▸ **Requirement**
Go through the material below and copy each line where the word "Step" appears.

▸ **Supplied material**
-------
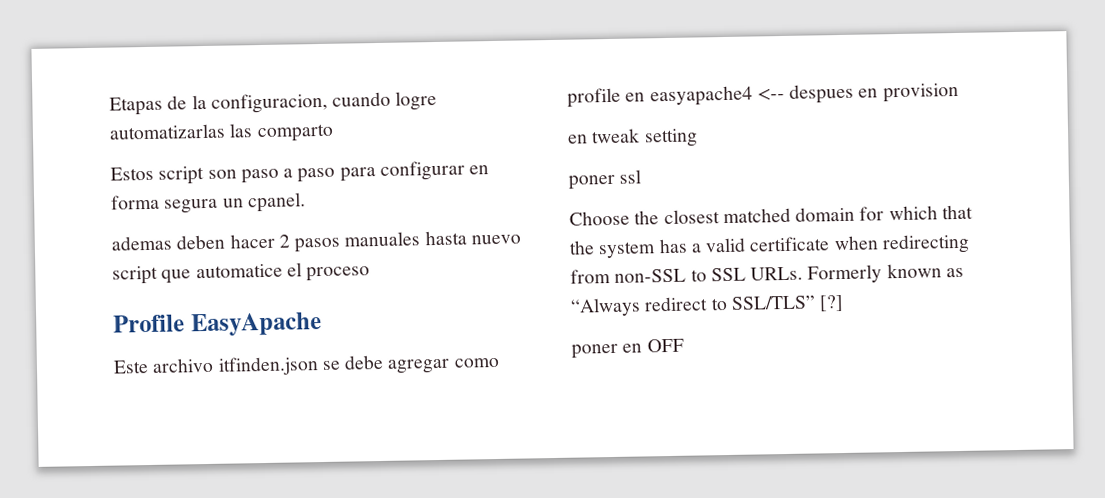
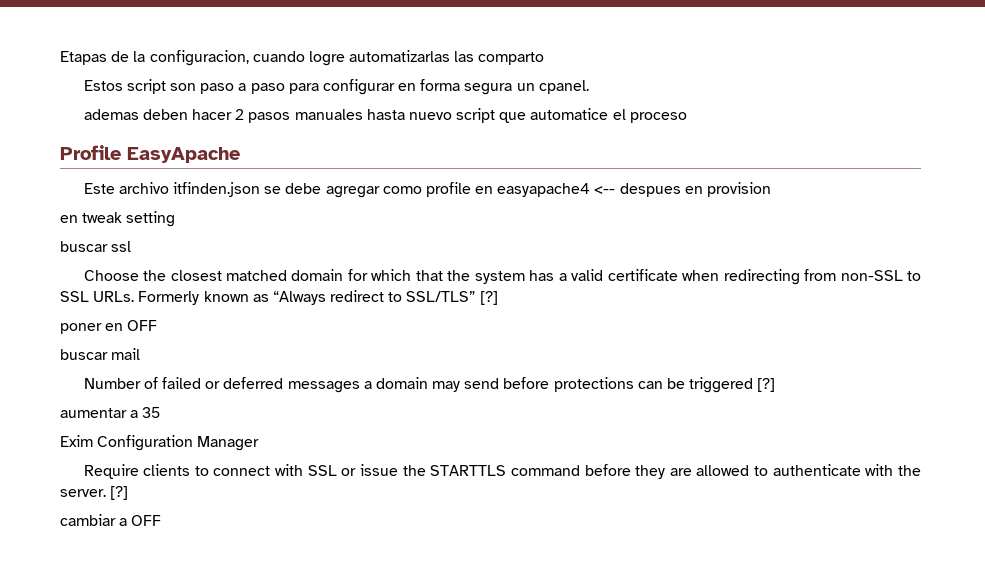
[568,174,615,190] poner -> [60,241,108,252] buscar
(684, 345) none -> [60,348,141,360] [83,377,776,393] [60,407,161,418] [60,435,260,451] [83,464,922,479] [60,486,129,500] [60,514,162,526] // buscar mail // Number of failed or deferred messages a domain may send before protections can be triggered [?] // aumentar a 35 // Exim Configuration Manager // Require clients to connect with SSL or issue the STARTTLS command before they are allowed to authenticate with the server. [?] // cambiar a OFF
-------
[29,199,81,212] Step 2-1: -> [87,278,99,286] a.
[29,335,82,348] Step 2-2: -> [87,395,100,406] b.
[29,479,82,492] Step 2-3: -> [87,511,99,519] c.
-------
▸ **Written response**
[29,199,81,212] Step 2-1: -> [87,278,99,286] a.
[29,335,82,348] Step 2-2: -> [87,395,100,406] b.
[29,479,82,492] Step 2-3: -> [87,511,99,519] c.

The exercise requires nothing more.